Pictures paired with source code
-----

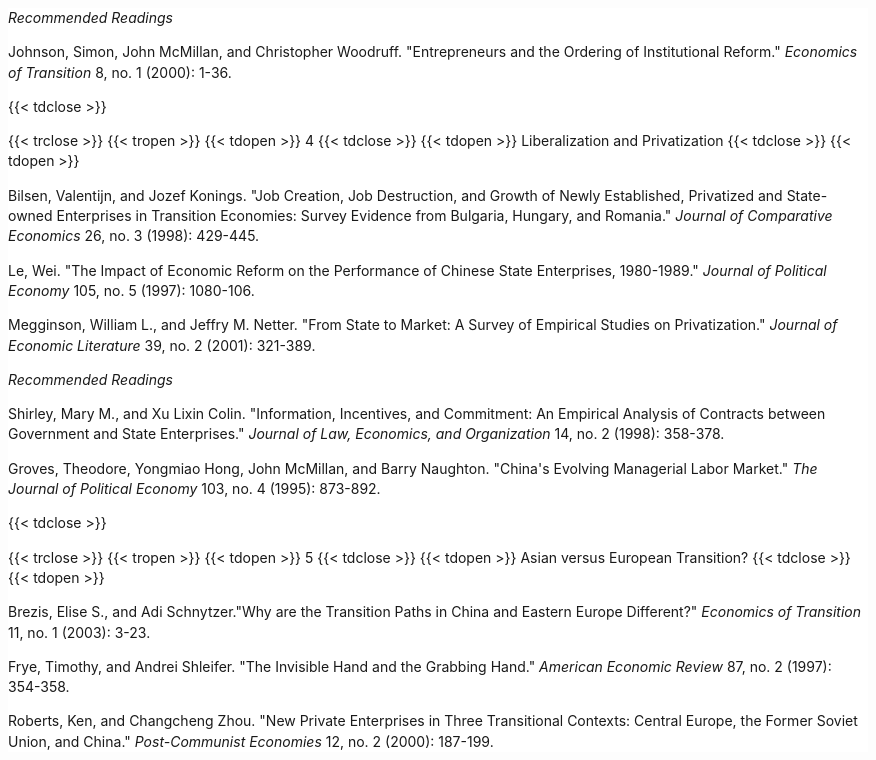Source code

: _Recommended Readings_

Johnson, Simon, John McMillan, and Christopher Woodruff. "Entrepreneurs and the Ordering of Institutional Reform." _Economics of Transition_ 8, no. 1 (2000): 1-36.


{{< tdclose >}}

{{< trclose >}}
{{< tropen >}}
{{< tdopen >}}
4
{{< tdclose >}}
{{< tdopen >}}
Liberalization and Privatization
{{< tdclose >}}
{{< tdopen >}}


Bilsen, Valentijn, and Jozef Konings. "Job Creation, Job Destruction, and Growth of Newly Established, Privatized and State-owned Enterprises in Transition Economies: Survey Evidence from Bulgaria, Hungary, and Romania." _Journal of Comparative Economics_ 26, no. 3 (1998): 429-445.

Le, Wei. "The Impact of Economic Reform on the Performance of Chinese State Enterprises, 1980-1989." _Journal of Political Economy_ 105, no. 5 (1997): 1080-106.

Megginson, William L., and Jeffry M. Netter. "From State to Market: A Survey of Empirical Studies on Privatization." _Journal of Economic Literature_ 39, no. 2 (2001): 321-389.

_Recommended Readings_

Shirley, Mary M., and Xu Lixin Colin. "Information, Incentives, and Commitment: An Empirical Analysis of Contracts between Government and State Enterprises." _Journal of Law, Economics, and Organization_ 14, no. 2 (1998): 358-378.

Groves, Theodore, Yongmiao Hong, John McMillan, and Barry Naughton. "China's Evolving Managerial Labor Market." _The Journal of Political Economy_ 103, no. 4 (1995): 873-892.


{{< tdclose >}}

{{< trclose >}}
{{< tropen >}}
{{< tdopen >}}
5
{{< tdclose >}}
{{< tdopen >}}
Asian versus European Transition?
{{< tdclose >}}
{{< tdopen >}}


Brezis, Elise S., and Adi Schnytzer."Why are the Transition Paths in China and Eastern Europe Different?" _Economics of Transition_ 11, no. 1 (2003): 3-23.

Frye, Timothy, and Andrei Shleifer. "The Invisible Hand and the Grabbing Hand." _American Economic Review_ 87, no. 2 (1997): 354-358.

Roberts, Ken, and Changcheng Zhou. "New Private Enterprises in Three Transitional Contexts: Central Europe, the Former Soviet Union, and China." _Post-Communist Economies_ 12, no. 2 (2000): 187-199.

-----

Could you find every line in the records above that has the string "McMillan" and copy it?

> _Result of the exercise_
Johnson, Simon, John McMillan, and Christopher Woodruff. "Entrepreneurs and the Ordering of Institutional Reform." _Economics of Transition_ 8, no. 1 (2000): 1-36.
Groves, Theodore, Yongmiao Hong, John McMillan, and Barry Naughton. "China's Evolving Managerial Labor Market." _The Journal of Political Economy_ 103, no. 4 (1995): 873-892.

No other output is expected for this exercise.